Fig. 1e zeigt einen Schnitt entlang der Linie A-A gemäß Fig. 1d, wobei besonders deutlich die Öffnungen 12 zum Eingriff eines nicht dargestellten Werkzeuges zu sehen sind. Wird das Werkzeug, beispielsweise ein Schraubendreher, in die Öffnung 12 eingeführt und ein Druck ausgeübt, gelangt das Spannelement 4 außer Eingriff mit der Öffnung 5 des Grundkörpers 1 und lockert damit den Sitz der Klammer 3. Nach dem Entfernen der Spannelemente 4 kann die Klammer 3 gelöst und der Gegenstand 2 entnommen oder ausgetauscht werden.
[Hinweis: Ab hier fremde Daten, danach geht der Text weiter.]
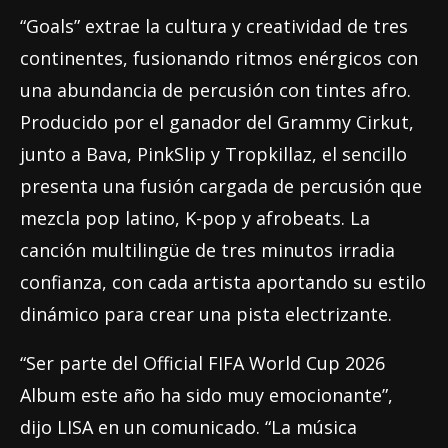
“Goals” extrae la cultura y creatividad de tres
continentes, fusionando ritmos enérgicos con
una abundancia de percusión con tintes afro.
Producido por el ganador del Grammy Cirkut,
junto a Bava, PinkSlip y Tropkillaz, el sencillo
presenta una fusión cargada de percusión que
mezcla pop latino, K-pop y afrobeats. La
canción multilingüe de tres minutos irradia
confianza, con cada artista aportando su estilo
dinámico para crear una pista electrizante.
“Ser parte del Official FIFA World Cup 2026
Album este año ha sido muy emocionante”,
dijo LISA en un comunicado. “La música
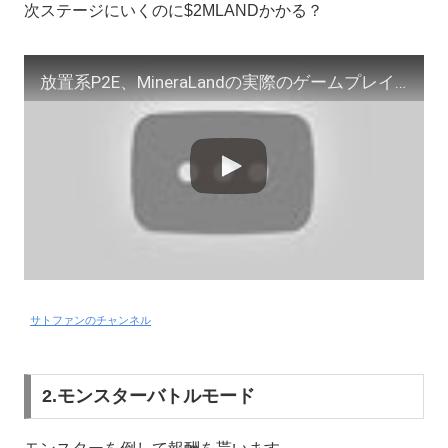
次ステージにいくのに$2MLANDかかる？
放置系P2E、MineraLandの実際のゲームプレイ画面を解説
サトファンのチャンネル
2.モンスターバトルモード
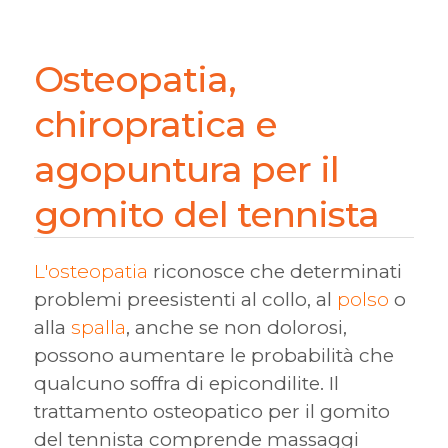
Osteopatia,
chiropratica e
agopuntura per il
gomito del tennista
L'osteopatia
riconosce che determinati
problemi preesistenti al collo, al
polso
o
alla
spalla
, anche se non dolorosi,
possono aumentare le probabilità che
qualcuno soffra di epicondilite. Il
trattamento osteopatico per il gomito
del tennista comprende massaggi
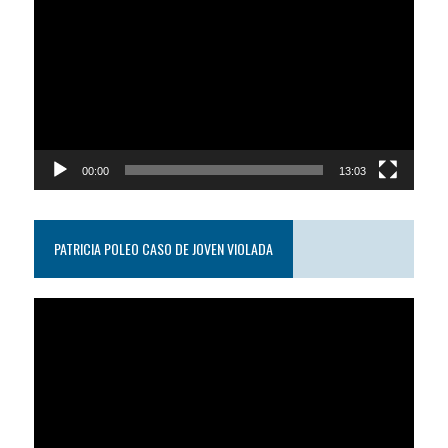
de
video
00:00
13:03
PATRICIA POLEO CASO DE JOVEN VIOLADA
Reproductor
de
video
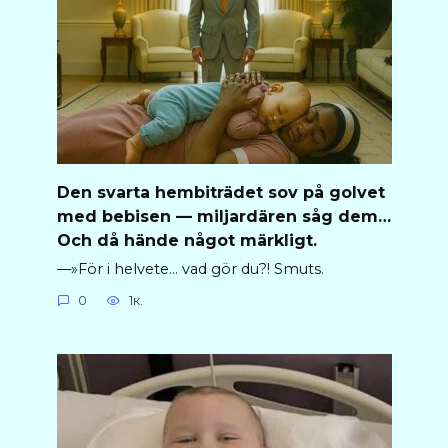
Den svarta hembiträdet sov på golvet
med bebisen — miljardären såg dem…
Och då hände något märkligt.
—»För i helvete… vad gör du?! Smuts.
0
1к.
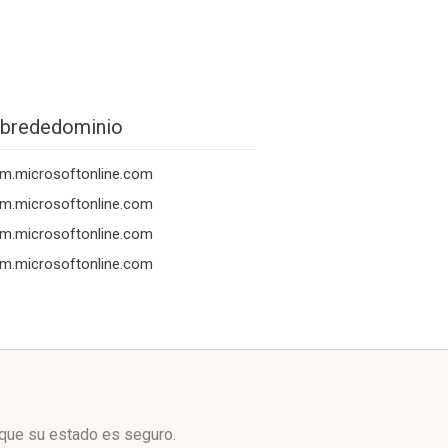
brededominio
m.microsoftonline.com
m.microsoftonline.com
m.microsoftonline.com
m.microsoftonline.com
 que su estado es seguro.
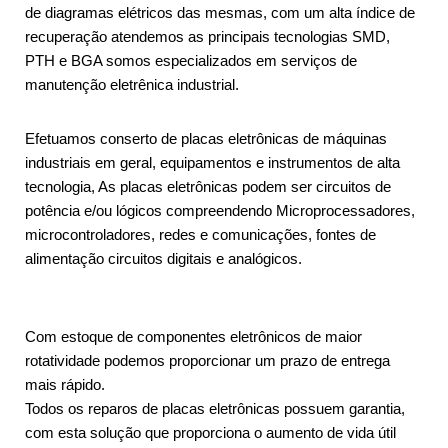
de diagramas elétricos das mesmas, com um alta índice de
recuperação atendemos as principais tecnologias SMD,
PTH e BGA somos especializados em serviços de
manutenção eletrênica industrial.
Efetuamos conserto de placas eletrônicas de máquinas
industriais em geral, equipamentos e instrumentos de alta
tecnologia, As placas eletrônicas podem ser circuitos de
potência e/ou lógicos compreendendo Microprocessadores,
microcontroladores, redes e comunicações, fontes de
alimentação circuitos digitais e analógicos.
Com estoque de componentes eletrônicos de maior
rotatividade podemos proporcionar um prazo de entrega
mais rápido.
Todos os reparos de placas eletrônicas possuem garantia,
com esta solução que proporciona o aumento de vida útil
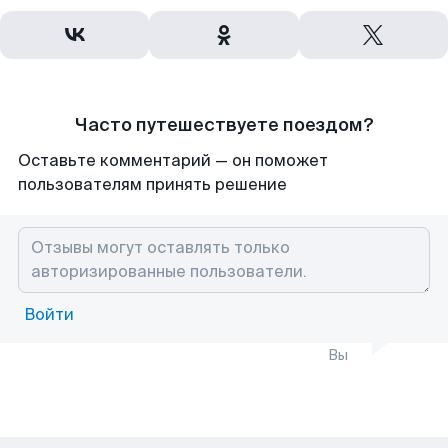
Часто путешествуете поездом?
Оставьте комментарий — он поможет
пользователям принять решение
Войти
Вы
Eine erneute Befestigung des Gegenstandes 2 auf dem Grundkörper 1 erfolgt dann in der oben beschriebenen Art und Weise.


Anspruch[de]
  1. 1. Vorrichtung zum Sichern einer an einem flachen Grundkörper, insbesondere an einem an einer Leiterplatte angeordneten Kühlblech, lösbar befestigten, U-förmigen Klammer, mittels der ein Gegenstand, insbesondere ein elektronisches Bauteil, auf den Grundkörper gepreßt wird, dadurch gekennzeichnet, daß die Klammer (3) über zumindest ein Spannelement (4) an dem Grundkörper (1) festgelegt ist.
  2. 2. Vorrichtung nach Anspruch 1, dadurch gekennzeichnet, daß die freien Schenkel (14) der U-förmigen Klammer (3) jeweils einen den Grundkörper (1) hintergreifenden Absatz (15) aufweisen, und die Enden (16) der freien Schenkel (14) an das jeweilige Spannelement (4) anlegbar sind, ohne dessen Außenkontur zu überragen.
  3. 3. Vorrichtung nach den Ansprüchen 1 und 2, dadurch gekennzeichnet, daß das Spannelement (4) einen eine Öffnung (5) des Grundkörpers (1) umgreifenden hakenartigen Abschnitt (6), zumindest einen gegen die dem zu befestigenden Gegenstand (2) entgegengesetzte Unterseite (10) des Grundkörpers (1) anlegbaren Abschnitt (11) und einen den Absatz (15) des jeweiligen freien Schenkels (14) der U-förmigen Klammer (3) formschlüssig angreifenden Abschnitt (13) aufweist.
  4. 4. Vorrichtung nach Anspruch 3, dadurch gekennzeichnet, daß der hakenartige Abschnitt (6) des Spannelementes (4) mit einer Nut (7) versehen ist, deren Breite der Dicke des Grundkörpers (1) entspricht.
  5. 5. Vorrichtung nach den Ansprüchen 3 und 4, dadurch gekennzeichnet, daß der hakenartige Abschnitt (6) des Spannelementes (4) eine Nase (8) aufweist, die die Öffnung (5) des Grundkörpers (1) auf dessen Oberseite (9), entgegengesetzt zur Klammer (3), hintergreift.
  6. 6. Vorrichtung nach einem der Ansprüche 3 bis 5, dadurch gekennzeichnet, daß der an die Unterseite (10) des Grundkörpers (1) anlegbare Abschnitt (11) des Spannelementes (4) entgegengesetzt zu dessen Nase (8) des hakenartigen Abschnittes (6) gerichtet ist und seitlich am jeweils freien Schenkel (14) der Klammer (3) vorbeiführt.
  7. 7. Vorrichtung nach einem der Ansprüche 3 bis 5, dadurch gekennzeichnet, daß beidseitig des hakenartigen Abschnittes (6) des Spannelementes (4) jeweils ein an die Unterseite (10) des Grundkörpers (1) anlegbarer Abschnitt (11) angeordnet ist.
  8. 8. Vorrichtung nach einem der Ansprüchen 1 bis 7, dadurch gekennzeichnet, daß für jeden freien Schenkel (14) der U-förmigen Klammer (3) ein entsprechendes Spannelement (4) vorgesehen ist.
  9. 9. Vorrichtung einem der Ansprüchen 1 bis 8, dadurch gekennzeichnet, daß das Spannelement (4) zumindest eine Öffnung (12) zum Eingriff eines Werkzeuges zum Lösen des Spannelementes (4) vom Grundkörper (1) aufweist.
  10. 10. Vorrichtung nach einem der Ansprüche 1 bis 9, dadurch gekennzeichnet, daß das Spannelement (4) aus Metall oder Kunststoff hergestellt ist.